Spamassassin fails to generate additional Bayes tokens "Foo", "foo!" and "foo" from original token "Foo!" when the original token contains Unicode characters from non-Latin languages. It happens because \w in regex in Bayes.pm matches only Latin characters and numbers. As a consequence, for example, almost all Cyrillic Unicode characters are deleted by s/[^\w:\*]//gs leading to empty tokens or such weird things as "sk:" tokens.

This problem can be corrected by the attached patch. I have little experience with Unicode in perl, so there can be better solution. The main idea is to make \w match any Unicode word character, not just Latin, and to replace [A-Z] with more generic [[:upper:]].

Maybe it is better to work with Unicode characters not just in DECOMPOSE_BODY_TOKENS section, but everywhere in _tokenize_line sub. This idea was also mentioned in the discussion of Bug 7130. Too many regex in _tokenize_line sub are not working properly for non-Latin Unicode characters now. For example splitting on "..." works only for Latin words, regex in IGNORE_TITLE_CASE sections low-cases only A-Z capital letters and so on.

Comment 1 Mark Martinec 2016-06-15 23:35:31 UTC

> Maybe it is better to work with Unicode characters not just in
> DECOMPOSE_BODY_TOKENS section, but everywhere in _tokenize_line sub ...

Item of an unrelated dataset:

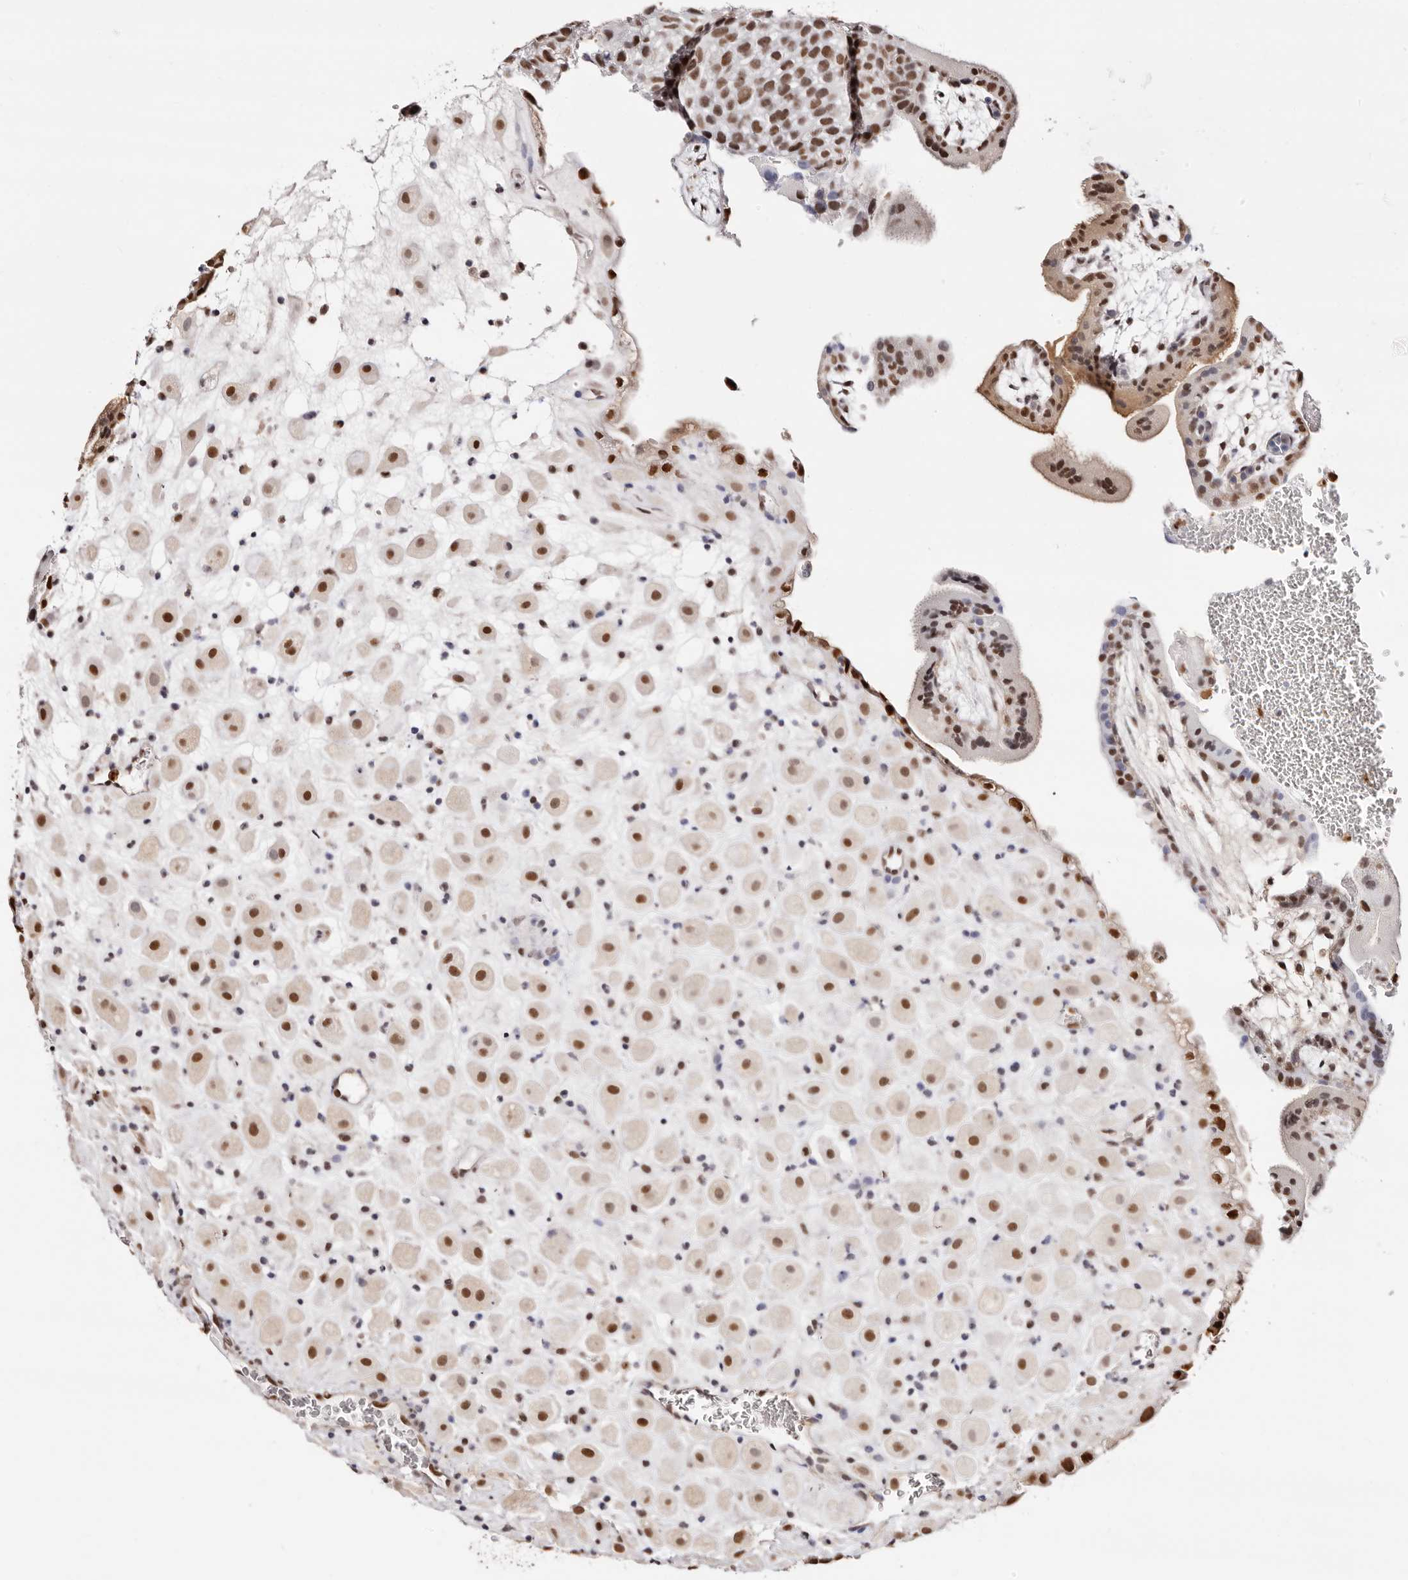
{"staining": {"intensity": "moderate", "quantity": ">75%", "location": "cytoplasmic/membranous,nuclear"}, "tissue": "placenta", "cell_type": "Trophoblastic cells", "image_type": "normal", "snomed": [{"axis": "morphology", "description": "Normal tissue, NOS"}, {"axis": "topography", "description": "Placenta"}], "caption": "Unremarkable placenta reveals moderate cytoplasmic/membranous,nuclear positivity in about >75% of trophoblastic cells.", "gene": "TKT", "patient": {"sex": "female", "age": 35}}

Thanks. Yes, there are several problems still associated with
historical assumption of single-byte characters. Some have been
addressed in current trunk code, but there are more, like the one
reported here. To be addressed in the next major version (4.0) ...

Comment 2 Henrik Krohns 2022-04-16 06:26:10 UTC

Likely much too work to test things properly for 4.0, not going to delay the release, postponing into future.